Thai-Cambodia Territorial Spat Offers a Role for the World Court
The Preah Vihear temple in Cambodia (shown here in 2010) is the site of a long-running territorial dispute between Cambodia and Thailand. (theonlymikey/Flickr)
International tribunals can and should play a central role in resolving the Thai-Cambodian temple dispute and other territorial feuds in Asia. Last week, Thai and Cambodian lawyers convened in The Hague to present their oral claims to disputed land beside the ancient temple of Preah Vihear. The dispute revolves around whether and how the International Court of Justice (ICJ) should reinterpret a 1962 judgment that awarded the temple to Cambodia but left room for legitimate debate over which state owns an adjoining strip of some 1.8 square miles.
Cambodia asked the Court to revisit the case in 2011 after several years of diplomatic bickering and significant armed clashes in the area. Thailand objects, arguing that the judgment dealt only with the temple and that there is no disagreement on that point. Behind these positions lies a common split between weaker and stronger territorial rivals. Cambodia favors adjudication in a forum that levels the playing field and increases its prospects of victory. Thailand prefers to keep the feud in bilateral channels, where it enjoys superior power, and sees mostly downside risk to a World Court decision.
The Court’s rules enabled Cambodia to apply for reinterpretation unilaterally, but the government of Yingluck Shinawatra still faced an important choice. The nationalist People’s Alliance for Democracy (PAD) pressed the government to deny the ICJ jurisdiction, downplay the process as politically biased, and announce that it would not accept the Court’s ruling. Instead, the Thai government did the right thing. It assembled a strong legal team behind its Ambassador to The Hague Virachai Plasai, engaged fully in the process, and promoted transparency by providing Thai-language live stream of oral arguments from The Hague. That transparency is crucial given the almost unavoidable home-country bias in accounts filtered through the claimant states and their major domestic media outlets.

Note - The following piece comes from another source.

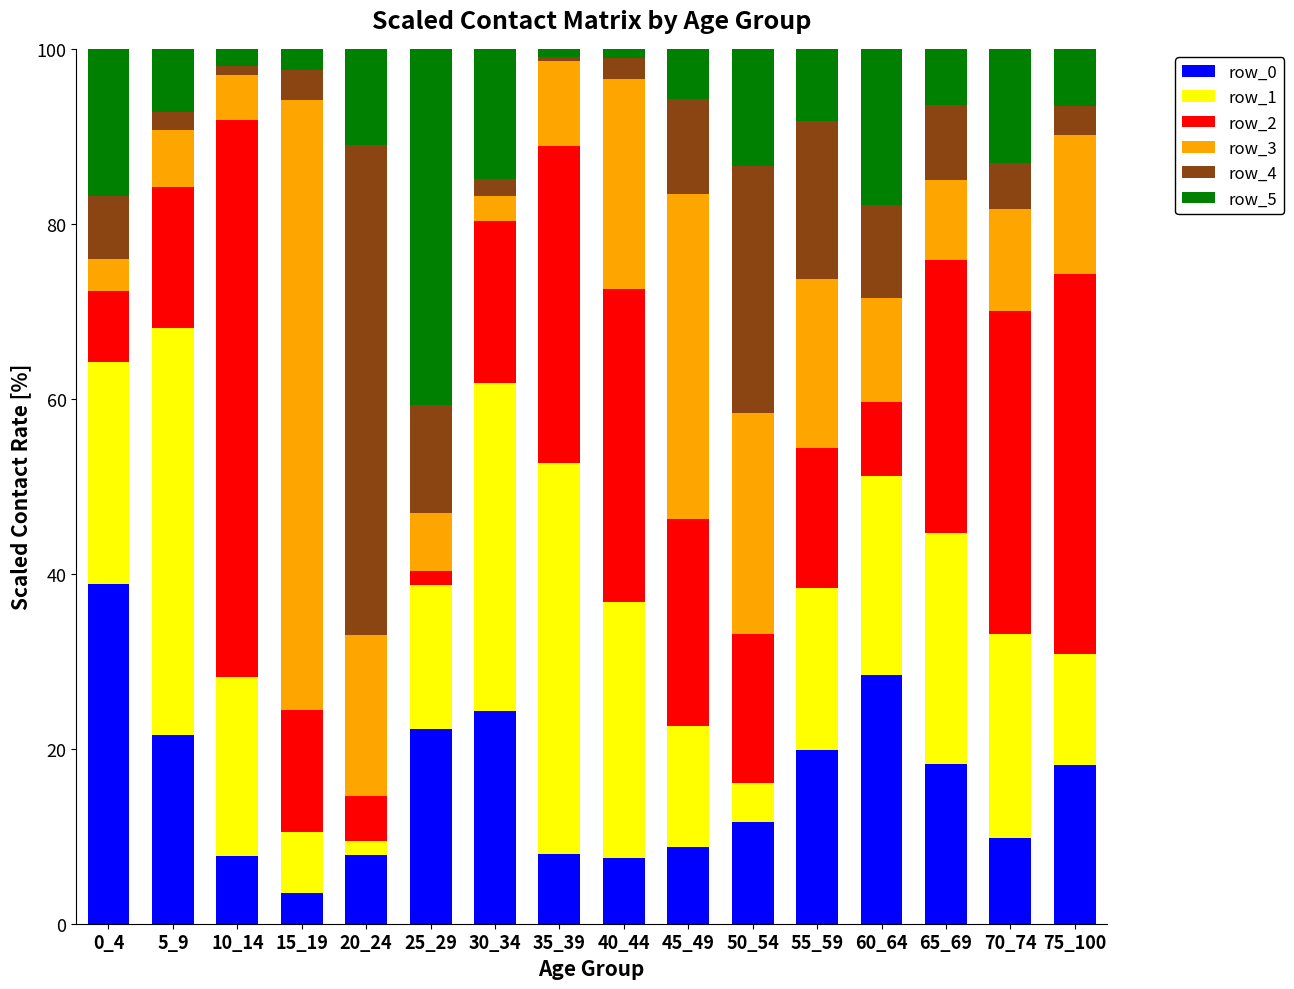

What is the sum of all row_0 values?

256.5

Thailand’s decision to fight the case zealously carries an obvious risk. Cambodia’s legal claims are strong, and Thailand may lose. Pressure for the Yingluck government to defy the Court’s ruling would be intense, especially from the PAD and allied figures in the army. Indeed, Thai Commander-in-Chief General Prayut Chan-O-Cha has warned that “the government will decide” whether to respect an adverse ruling.
Still, the potential payoffs of a hard-fought and transparent legal battle are greater. A victory would have something that recent Thai policy toward the temple area has lacked: a clear stamp of international legitimacy. A loss would be unpopular, but nationalists would have a harder time painting the government as weak after a strong showing in the courtroom. After years of having its hands tied by nationalist pressure, the Thai government would thus have more flexibility in its response and greater scope to promote economic cooperation and compromise. In that sense, as Kavi Chongkittavorn has argued, the ICJ could provide “a way out” of an unproductive conflict.
Encouraging relatively weak claimants like Cambodia to go to the World Court or other international adjudicators is easy. Getting stronger states to submit to such forums is much harder, as evident in China’s reluctance to see its maritime claims reviewed by the International Tribunal for the Law of the Sea. Thai acceptance of the ICJ’s role — win or lose — would send a powerful signal about its commitment to international law. It would also set a useful precedent in a region beleaguered by asymmetrical territorial feuds with no clear diplomatic paths to resolution.